1) Next-generation AI infrastructure is not simply AI-enabled traditional cloud; it differs in positioning and development paths. It targets industry users and provides a foundational AI platform for ultra-large model R&D, regional industry incubation, and application innovation. It supports sustainable operations that drive regional economic intelligence through localized deployment.

Intelligent compute centers adopt integrated build-and-operate models to maximize infrastructure value. They are physical carriers of AI infrastructure and comprehensive platforms offering public compute services, data sharing, ecosystem development, and industry innovation services. Planning should be industry-ecosystem oriented and emphasize support for regional industry and research scenarios. Sustainable operation helps local stakeholders absorb compute capacity, foster intelligent industry ecosystems, and cultivate AI talent.

For compute network layout, a "large center + nodes" model constructs cross-regional complementary, coordinated ultra-large-scale AI compute networks. Large centers host low-cost, massive compute clusters to meet training and deployment needs for trillion-parameter models, while nodes deployed in industry-strong regions meet integrated training and inference needs. Coordination between nodes and large centers enables cross-regional training and inference scheduling.

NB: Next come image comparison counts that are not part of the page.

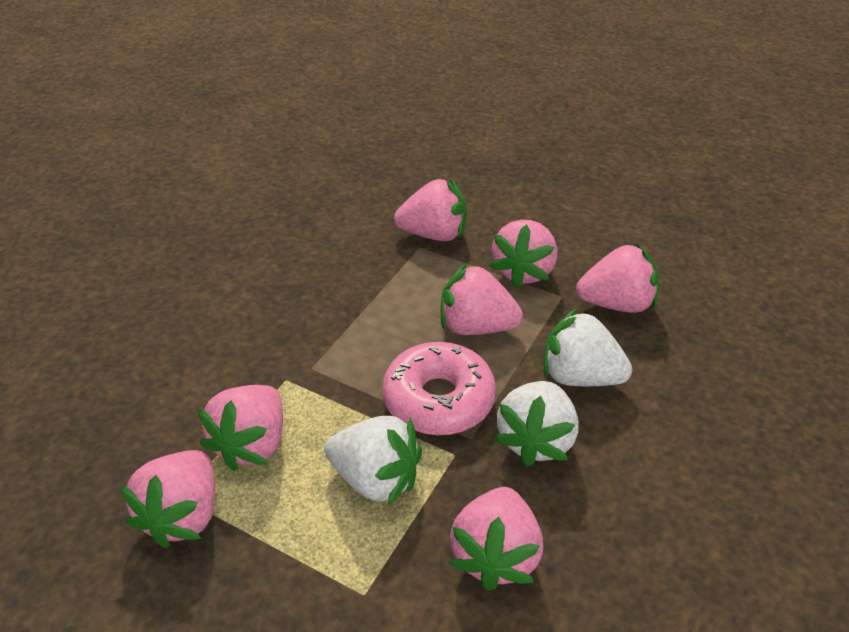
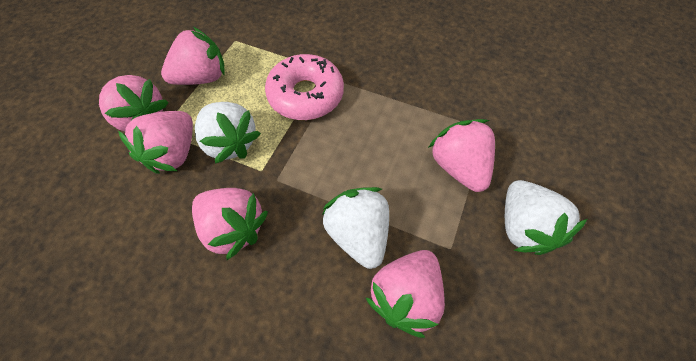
pink strawberry: 7 -> 6

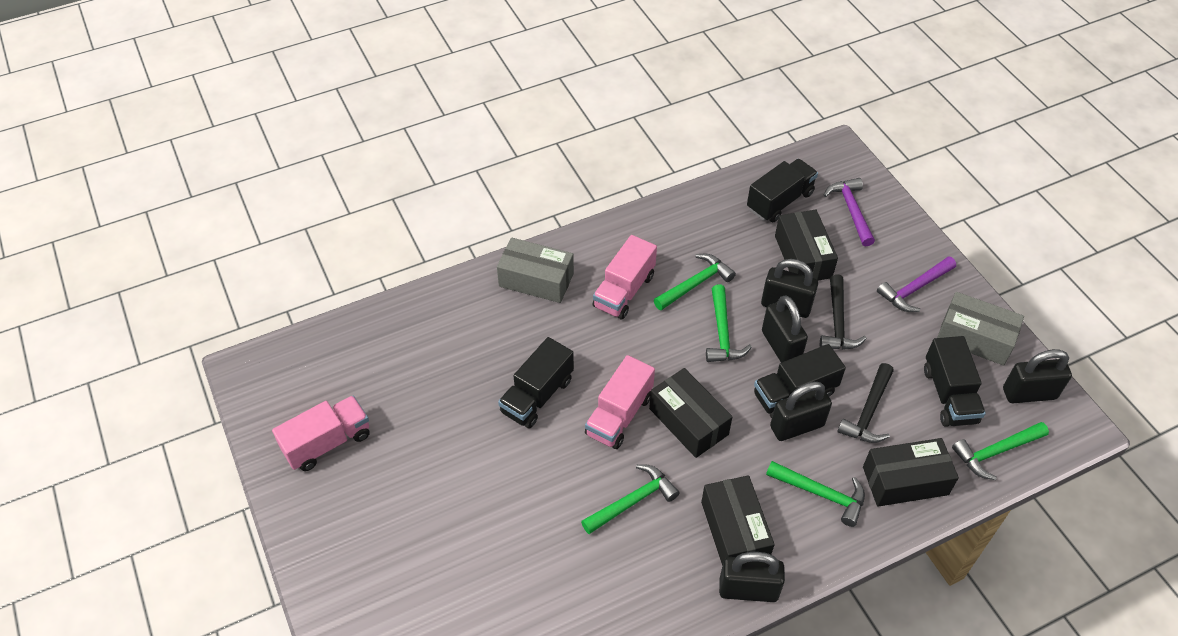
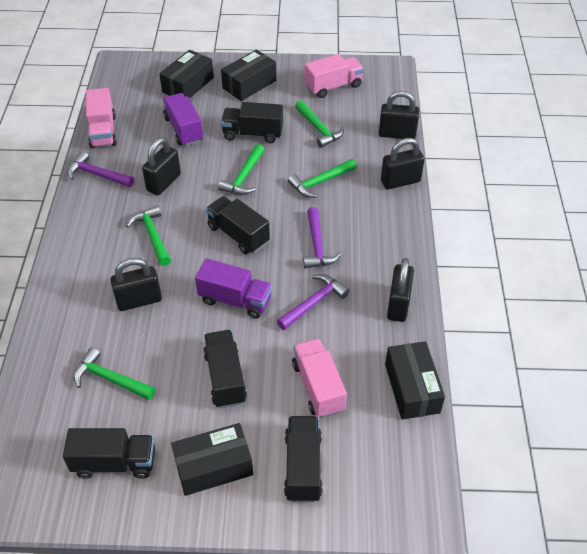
black hammer: 2 -> 0
black truck: 4 -> 5
grey box: 2 -> 0
purple hammer: 2 -> 3
purple truck: 0 -> 2

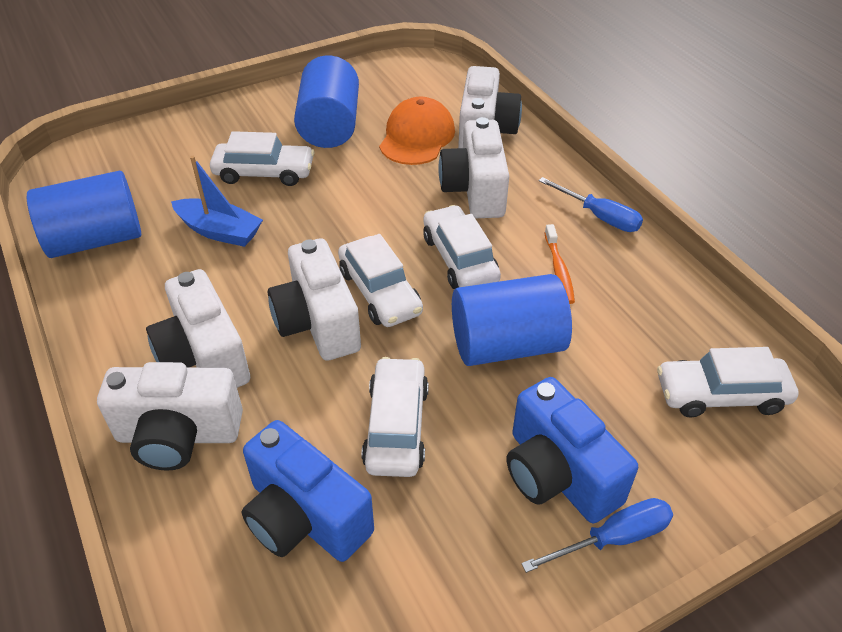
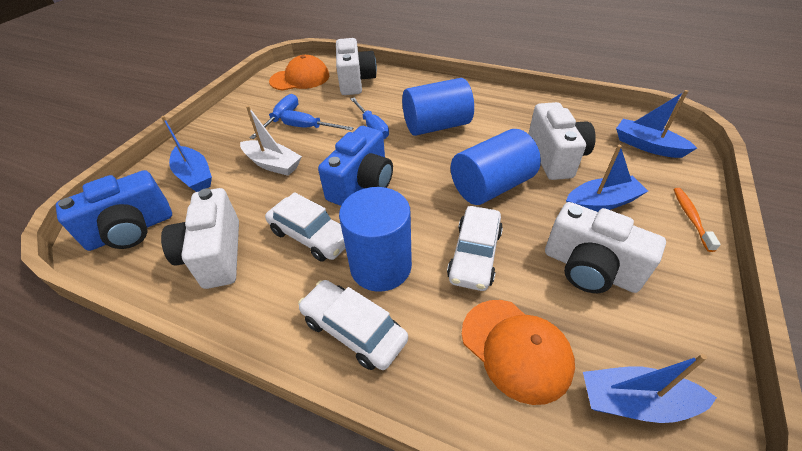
blue boat: 1 -> 4
blue screwdriver: 2 -> 3
orange cap: 1 -> 2
white boat: 0 -> 1
white camera: 5 -> 4
white car: 5 -> 3

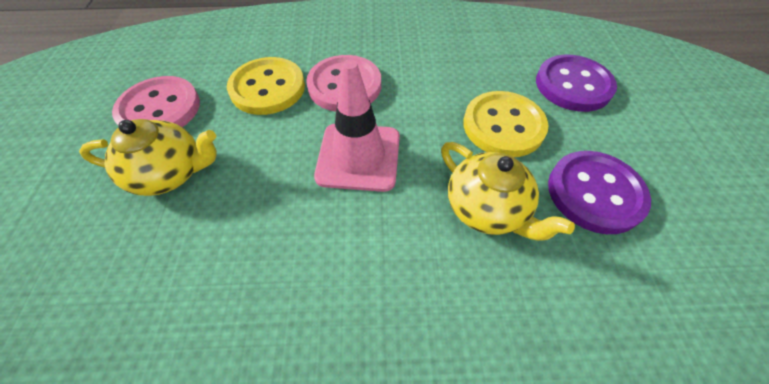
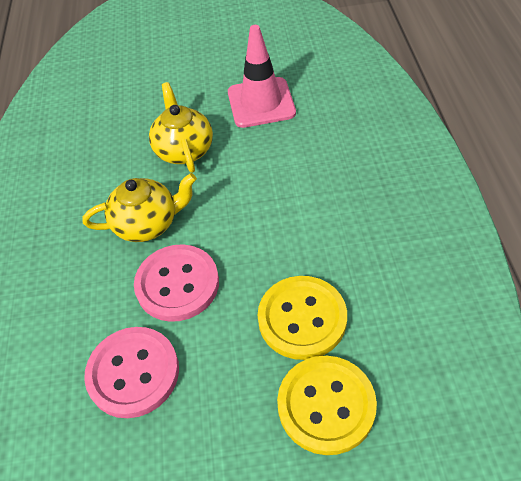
purple button: 2 -> 0

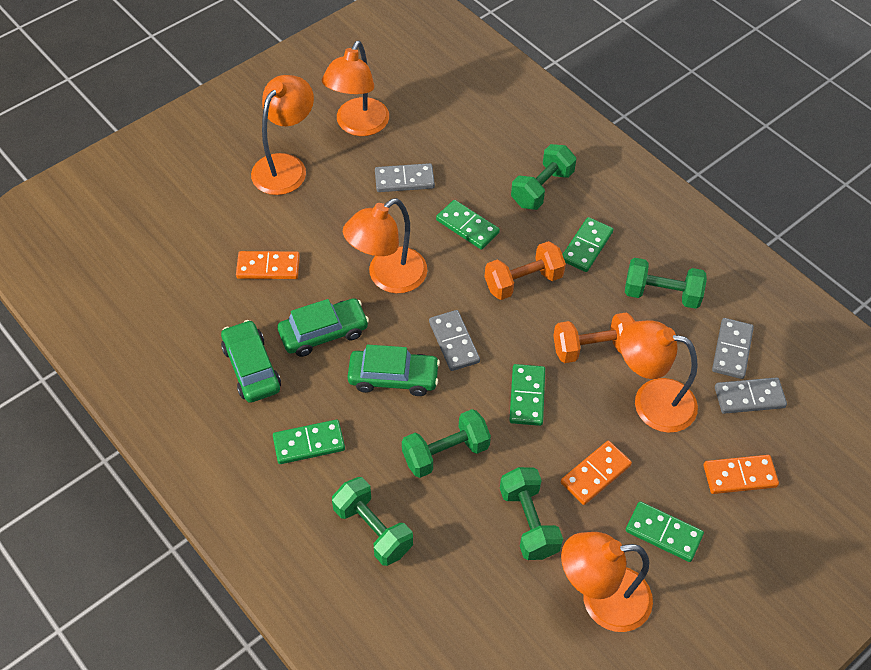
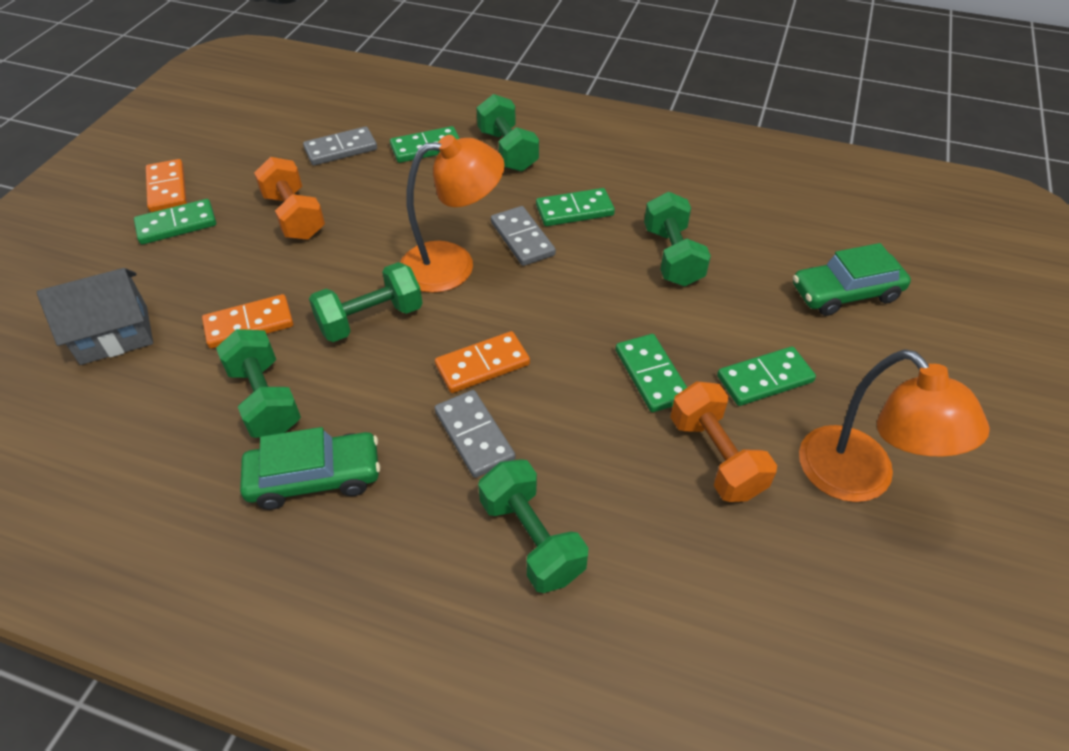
green car: 3 -> 2
grey domino: 4 -> 3
grey house: 0 -> 1
orange lamp: 5 -> 2

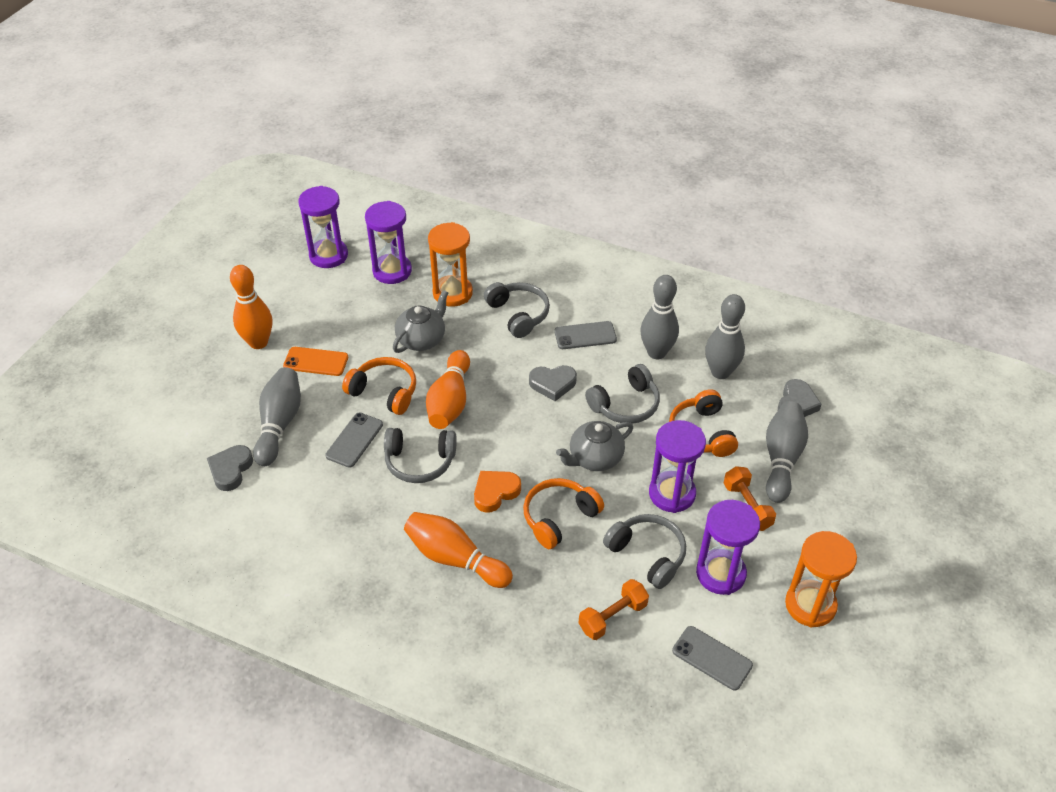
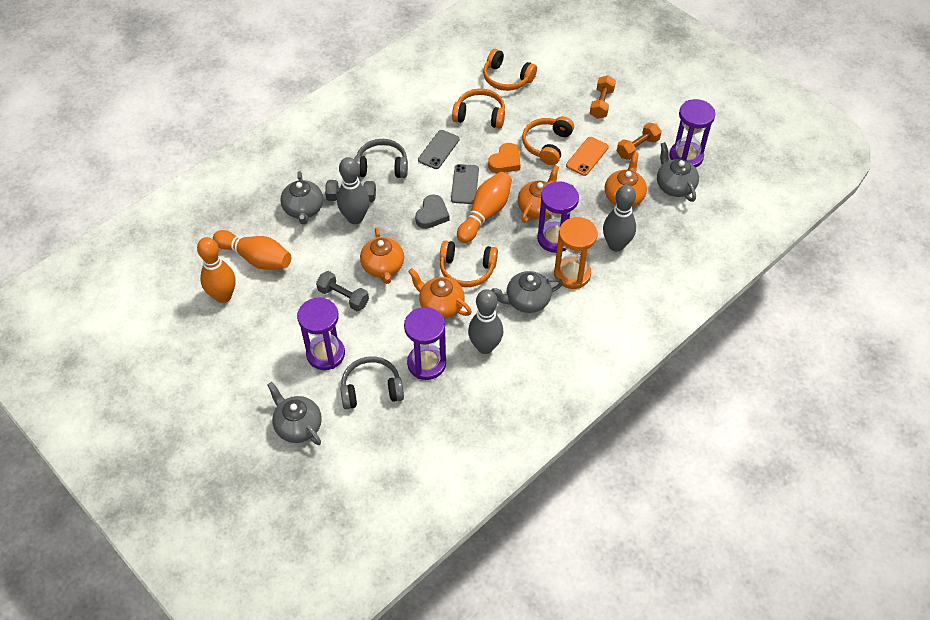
grey bowling pin: 4 -> 3
grey dumbbell: 0 -> 2
grey headphones: 4 -> 2
grey heart: 3 -> 1
grey phone: 3 -> 2
grey teapot: 2 -> 4
orange headphones: 3 -> 4
orange hourglass: 2 -> 1
orange teapot: 0 -> 4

2. Social value created by next-generation AI infrastructure

Next-generation AI infrastructure lowers barriers to large-model development and application, creating social value in government service, industry innovation, and scientific research.

1) Improved government intelligence

Unified large-model capabilities can integrate fragmented government services to provide one-model services that enhance local governance. This supports efficient implementation of enterprise services and citizen services, enabling rapid insights from massive government data, analyzing policy implementation, and supporting policy formulation and execution. A unified citizen consultation interface powered by government models can identify citizen needs more accurately and improve service efficiency.

2) Industry innovation

The "large models + MaaS" approach fosters regional intelligence and accelerates industrial transformation. For example, agricultural remote-sensing models can upgrade and scale agricultural technology. AI infrastructure also supports industrial model development and application, enabling industrial-scale AI production.

3) Scientific research enablement

The "AI for Science" paradigm advances research. Large-model techniques have enabled breakthroughs such as protein structure prediction and longer-range, high-resolution weather forecasting. Large models support simulation and prediction in atomic motion, medical imaging, and astronomy, accelerating automation and intelligence in scientific experiments and promoting further breakthroughs in AI-enabled research.